Extract:
He isn't a wannabe Hitler, if only because he doesn't have the skills required for the job. But he could be the source of a major political shift which resulted in the people now in power, broadly enough defined to include the NYT, the Harvard faculty and the teachers' unions, being out of power for a long time. If you identify with the conventional political orthodoxy, that's scary.
Think of it as the revenge of flyover country.
Does it seem ironic that "the revenge of flyover country" is carried out by a guy born and raised in New York City who's never spent a day of his life as less than a multi-millionaire? Who _started_ his career with a hundred times more money than most Americans will earn in their lifetimes?
Not really. If you need to overthrow the king, because he mistreats the peasants and neglects his kingly duties, your best bet is one of the other nobles, and not some random peasant who has a rusted plow and a starved horse. You need somebody with resources, knowledge of the system and ability to navigate the system and build the movement to overthrow it (something btw Trump manages to be both very good and very bad at, paradoxically). It's not that it's not possible for a random poor person from Iowa to pull it off - it's just much easier for somebody who already has billions, name recognition and experience to do it. So, it looks like a highly probably event that the person who actually takes the flag of the flyover country is not one of them - just as it was highly probable that the US President who led to black slaves being freed, for example, wasn't himself a black slave - if only because effecting such change while being a President is much easier than effecting it while being a slave. There's no contradiction in this at all.
Class isn't about money.
Instead of listing people who will be "out of power" say the specific things Trump wants... I put these in no particular order...
1. Put in camps and deport ~10 million people, most of whom have been in the U.S. for multiple years.
2. Trade the Ukraine for support from Putin and Russian oligarchs, including cash, intelligence, and direct intervention as helpful in U.S. politics. See, e.g., which company is funding Trump's $80 million bond.
3. Trade concessions with corporate interests, such as demolishing the post office (good for e.g. Amazon and UPS), providing drilling/mining leases on federal land at nominal or no cost, directing the military to intervene where American corporate interests face nationalization or other putative seizure by foreign countries acting on assets in their jurisdictions.
4. Criminalize most abortion.
5. Use the pardon power as a purchase-able commodity, available to high bidders, as Rod Blogevich attempted with the Chicago Senate Seat.
6. Sell American military assets and classified secrets for private profit.
7. Trade any accountability or restraint we could impose on Israel w/r/t/ civilians in Gaza for personal enrichment, impunity in American political/legal process.

Data provided:
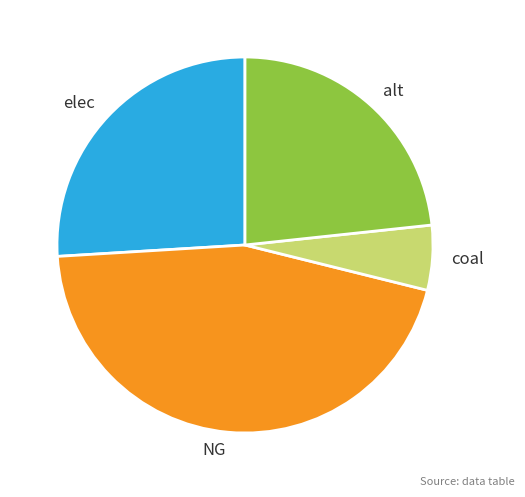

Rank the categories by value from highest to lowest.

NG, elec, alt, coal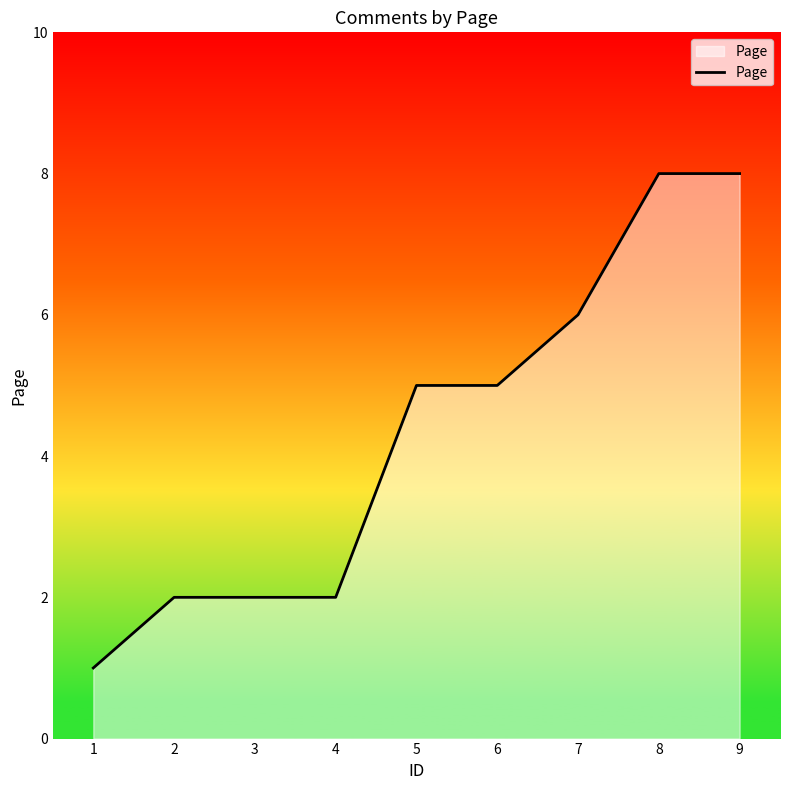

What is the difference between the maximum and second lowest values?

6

Task instructions:
1 - Reproduce word for word the passage of the commentary on Trump that opens with the words "Instead of listing" and closes with "in their jurisdictions.".
2 - In the commentary on Trump, who is named as the best bet when the king must be overthrown?

Solutions for each task:
1 -
Instead of listing people who will be "out of power" say the specific things Trump wants... I put these in no particular order...
1. Put in camps and deport ~10 million people, most of whom have been in the U.S. for multiple years.
2. Trade the Ukraine for support from Putin and Russian oligarchs, including cash, intelligence, and direct intervention as helpful in U.S. politics. See, e.g., which company is funding Trump's $80 million bond.
3. Trade concessions with corporate interests, such as demolishing the post office (good for e.g. Amazon and UPS), providing drilling/mining leases on federal land at nominal or no cost, directing the military to intervene where American corporate interests face nationalization or other putative seizure by foreign countries acting on assets in their jurisdictions.

2 - One of the other nobles.